▶ [INSTRUCTIONS TO FOLLOW]: Report every line of the records below that contains the string "whitespace". Case matters.

##### DATA EXTRACT

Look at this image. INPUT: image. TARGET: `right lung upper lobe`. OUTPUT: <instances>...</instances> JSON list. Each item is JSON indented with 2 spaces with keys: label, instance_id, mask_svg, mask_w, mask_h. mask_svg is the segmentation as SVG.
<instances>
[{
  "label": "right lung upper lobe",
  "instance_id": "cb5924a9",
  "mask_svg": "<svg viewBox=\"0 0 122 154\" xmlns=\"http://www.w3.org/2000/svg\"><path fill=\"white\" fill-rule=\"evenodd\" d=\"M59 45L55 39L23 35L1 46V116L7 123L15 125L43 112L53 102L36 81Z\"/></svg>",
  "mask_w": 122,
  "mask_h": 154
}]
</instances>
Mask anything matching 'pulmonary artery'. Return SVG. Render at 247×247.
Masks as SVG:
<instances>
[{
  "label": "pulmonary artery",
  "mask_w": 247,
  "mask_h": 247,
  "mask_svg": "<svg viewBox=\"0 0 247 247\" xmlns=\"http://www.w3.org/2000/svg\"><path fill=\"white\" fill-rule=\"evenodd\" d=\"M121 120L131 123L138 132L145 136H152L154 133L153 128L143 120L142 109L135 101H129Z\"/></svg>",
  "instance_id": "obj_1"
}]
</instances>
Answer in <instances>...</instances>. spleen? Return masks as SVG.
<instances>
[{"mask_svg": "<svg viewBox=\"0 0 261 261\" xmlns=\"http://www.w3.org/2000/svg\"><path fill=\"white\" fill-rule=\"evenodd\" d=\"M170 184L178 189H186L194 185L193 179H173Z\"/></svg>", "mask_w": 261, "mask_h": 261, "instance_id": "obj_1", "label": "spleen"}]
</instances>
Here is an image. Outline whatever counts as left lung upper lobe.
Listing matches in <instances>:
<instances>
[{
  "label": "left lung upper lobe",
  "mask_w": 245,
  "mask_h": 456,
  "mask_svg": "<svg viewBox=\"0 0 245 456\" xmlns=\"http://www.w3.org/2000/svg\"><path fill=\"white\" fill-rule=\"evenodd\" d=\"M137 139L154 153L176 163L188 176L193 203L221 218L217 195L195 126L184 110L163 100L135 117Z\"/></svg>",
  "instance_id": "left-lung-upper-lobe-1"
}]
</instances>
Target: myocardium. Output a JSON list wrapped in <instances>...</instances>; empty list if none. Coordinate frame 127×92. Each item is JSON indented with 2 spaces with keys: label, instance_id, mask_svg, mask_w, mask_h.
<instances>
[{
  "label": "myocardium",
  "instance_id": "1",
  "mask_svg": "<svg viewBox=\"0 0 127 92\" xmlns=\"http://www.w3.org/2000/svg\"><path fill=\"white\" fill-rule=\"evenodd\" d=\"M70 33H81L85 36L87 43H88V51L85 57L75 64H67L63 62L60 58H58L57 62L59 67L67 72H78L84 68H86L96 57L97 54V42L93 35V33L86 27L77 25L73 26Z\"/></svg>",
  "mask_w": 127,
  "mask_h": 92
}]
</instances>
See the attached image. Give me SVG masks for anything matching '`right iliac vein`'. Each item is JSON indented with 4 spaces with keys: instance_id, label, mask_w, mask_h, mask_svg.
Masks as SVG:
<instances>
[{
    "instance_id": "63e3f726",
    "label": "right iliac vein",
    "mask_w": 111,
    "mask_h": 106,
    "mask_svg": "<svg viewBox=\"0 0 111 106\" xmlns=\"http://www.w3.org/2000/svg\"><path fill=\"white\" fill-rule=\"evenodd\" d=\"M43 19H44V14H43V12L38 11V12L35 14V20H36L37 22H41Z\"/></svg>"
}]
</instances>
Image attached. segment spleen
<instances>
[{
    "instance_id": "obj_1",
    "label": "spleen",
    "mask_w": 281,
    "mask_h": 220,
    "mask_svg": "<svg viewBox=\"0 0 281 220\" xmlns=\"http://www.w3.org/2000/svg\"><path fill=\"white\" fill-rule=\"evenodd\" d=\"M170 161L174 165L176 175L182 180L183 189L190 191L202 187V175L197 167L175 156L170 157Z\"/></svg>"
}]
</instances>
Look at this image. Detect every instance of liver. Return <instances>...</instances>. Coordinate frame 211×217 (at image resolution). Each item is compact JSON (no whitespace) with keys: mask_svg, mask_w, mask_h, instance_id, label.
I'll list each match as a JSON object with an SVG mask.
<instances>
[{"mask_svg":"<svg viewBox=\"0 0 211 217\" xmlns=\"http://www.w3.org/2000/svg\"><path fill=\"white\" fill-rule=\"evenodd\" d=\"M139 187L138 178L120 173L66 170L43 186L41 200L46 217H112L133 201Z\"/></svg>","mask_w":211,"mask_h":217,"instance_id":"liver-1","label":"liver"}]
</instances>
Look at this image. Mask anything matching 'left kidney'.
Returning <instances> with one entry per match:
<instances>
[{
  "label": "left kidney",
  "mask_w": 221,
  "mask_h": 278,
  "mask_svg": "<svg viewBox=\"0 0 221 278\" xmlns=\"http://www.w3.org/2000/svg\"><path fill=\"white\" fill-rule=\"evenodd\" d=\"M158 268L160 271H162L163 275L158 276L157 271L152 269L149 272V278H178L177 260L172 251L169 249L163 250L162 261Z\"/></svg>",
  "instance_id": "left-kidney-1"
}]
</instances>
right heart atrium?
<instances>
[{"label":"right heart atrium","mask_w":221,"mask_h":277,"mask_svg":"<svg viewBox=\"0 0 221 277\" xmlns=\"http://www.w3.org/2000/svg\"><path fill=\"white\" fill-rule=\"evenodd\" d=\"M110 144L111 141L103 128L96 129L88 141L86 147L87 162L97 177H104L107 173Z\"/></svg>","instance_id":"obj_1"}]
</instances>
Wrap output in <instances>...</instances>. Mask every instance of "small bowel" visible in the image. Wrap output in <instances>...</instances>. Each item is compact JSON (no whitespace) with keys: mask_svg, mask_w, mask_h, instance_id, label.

##########

▶ [RESULT FOR THIS TASK]:
Look at this image. Detect every instance of liver. Return <instances>...</instances>. Coordinate frame 211×217 (at image resolution). Each item is compact JSON (no whitespace) with keys: mask_svg, mask_w, mask_h, instance_id, label.
Wrap output in <instances>...</instances>. Mask every instance of "small bowel" visible in the image. Wrap output in <instances>...</instances>. Each item is compact JSON (no whitespace) with keys: mask_svg, mask_w, mask_h, instance_id, label.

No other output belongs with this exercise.